The property market was allowed to continue operating during the second lockdown, which was good news for the 500,000 or so current transactions that are proceeding (albeit slowly). However, strict protocols on viewings and valuation appointments continue and many offices are being manned only by a limited number of staff, with working remotely the preferred option.
There is no doubt that covid-19 will be looked back on as creating the biggest paradigm shift since the arrival of the internet in how the residential property market (and many others) operates. The need for the habits of the nation to change will be key to steering the ship through the choppy waters ahead.
Back in March when the first lockdown was imposed, the estate agency industry was forced to think outside the box and many introduced new methods of working, often focused on technology and the ability to work remotely.

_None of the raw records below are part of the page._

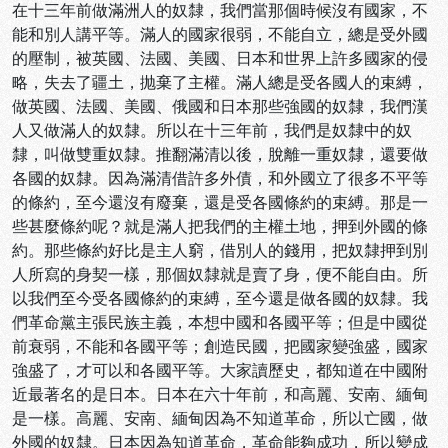
在十三年前做滿洲人的奴隸，我們當那個時候沒有國家，不
能和別人講平等。滿人的國家很弱，不能自立，總是受外國
的壓制，被英國、法國、美國、日本和世界上許多國家的侵
略，失去了疆土，抛棄了主權。滿人總是受各國人的束縛，
做英國、法國、美國、俄國和日本那些強國的奴隸，我們漢
人又做滿人的奴隸。所以在十三年前，我們是奴隸中的奴
隸，叫做雙重奴隸。推翻滿清以後，脫離一重奴隸，還要做
各國的奴隸。因為滿清借許多外債，和外國立了很多不平等
的條約，至今還沒有廢棄，還是受各國條約的束縛。那是一
些甚麼條約呢？就是滿人把我們的主權土地，押到外國的條
約。那些條約好比是主人窮，借別人的錢用，把奴隸押到別
人所寫的身契一樣，那個奴隸就是賣了身，便不能自由。所
以我們至今受各國條約的束縛，至今還是做各國的奴隸。我
們革命黨主張民族主義，本想中國和各國平等；但是中國從
前衰弱，不能和各國平等；創造民國，把國家變強盛，國家
強盛了，才可以和各國平等。大家讀歷史，都知道在中國附
近最著名的是日本。日本在六十年前，和高麗、安南、緬甸
是一樣。高麗、安南、緬甸因為不知道革命，所以亡國，做
外國的奴隸。日本因為知道革命，革命能夠成功，所以變成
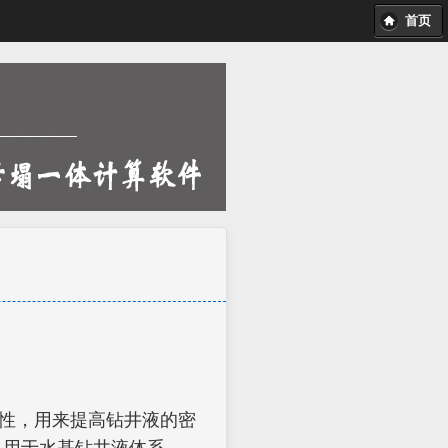
首页
惰性，用来提高钻井液的密
更高。用于水基钻井液体系。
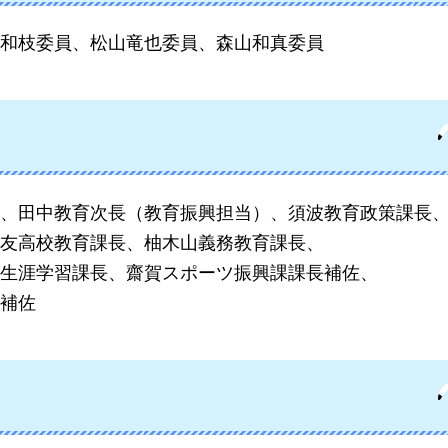
和枝委員、松山竜也委員、森山和真委員
、田中
教育次長（教育振興担当）、須波教育政策課長
友高校教育課長、柚木山義務教育課長、
生涯学習課長、齋賀スポーツ振興課課長補佐、
補佐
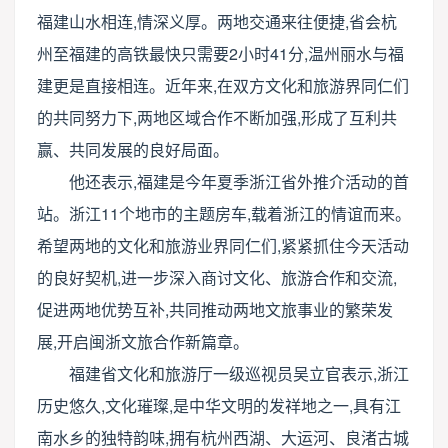
福建山水相连,情深义厚。两地交通来往便捷,省会杭
州至福建的高铁最快只需要2小时41分,温州丽水与福
建更是直接相连。近年来,在双方文化和旅游界同仁们
的共同努力下,两地区域合作不断加强,形成了互利共
赢、共同发展的良好局面。
他还表示,福建是今年夏季浙江省外推介活动的首
站。浙江11个地市的主题房车,载着浙江的情谊而来。
希望两地的文化和旅游业界同仁们,紧紧抓住今天活动
的良好契机,进一步深入商讨文化、旅游合作和交流,
促进两地优势互补,共同推动两地文旅事业的繁荣发
展,开启闽浙文旅合作新篇章。
福建省文化和旅游厅一级巡视员吴立官表示,浙江
历史悠久,文化璀璨,是中华文明的发祥地之一,具有江
南水乡的独特韵味,拥有杭州西湖、大运河、良渚古城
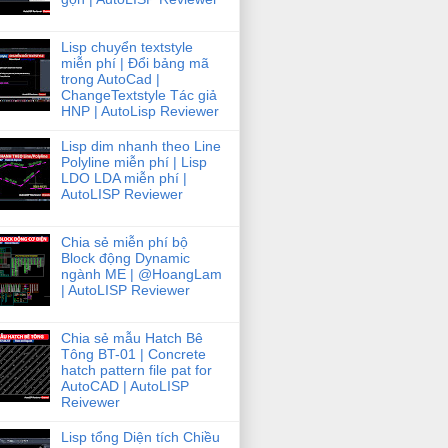
Lisp chuyển textstyle
miễn phí | Đổi bảng mã
ck order (from 1 to " + (n - 1) + ")");

trong AutoCad |
ChangeTextstyle Tác giả
HNP | AutoLisp Reviewer
Lisp dim nhanh theo Line
Polyline miễn phí | Lisp
LDO LDA miễn phí |
AutoLISP Reviewer
Chia sẻ miễn phí bộ
Block động Dynamic
ngành ME | @HoangLam
| AutoLISP Reviewer
Write) as BlockTableRecord;

Chia sẻ mẫu Hatch Bê
Tông BT-01 | Concrete
hatch pattern file pat for
AutoCAD | AutoLISP
ode.ForRead) as BlockTableRecord;

Reivewer
Lisp tổng Diện tích Chiều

Reducing costs was uppermost on everyone’s agenda and there was a lot of discussion around cutting back on marketing expenditure, particularly on the major property portals which had become the third-highest area of expenditure for most businesses after people and premises.
Change was already happening but covid-19 became a catalyst for accelerating the move to new ways of working. Or did it?
Well, for many it did and those business have incorporated new ways of working, such as virtual viewings, into their day-to-day operations, with subsequent improved productivity. Some businesses have cut premises expenditure through assessing the true need for what they had, and some have withdrawn completely from the traditional high-street model.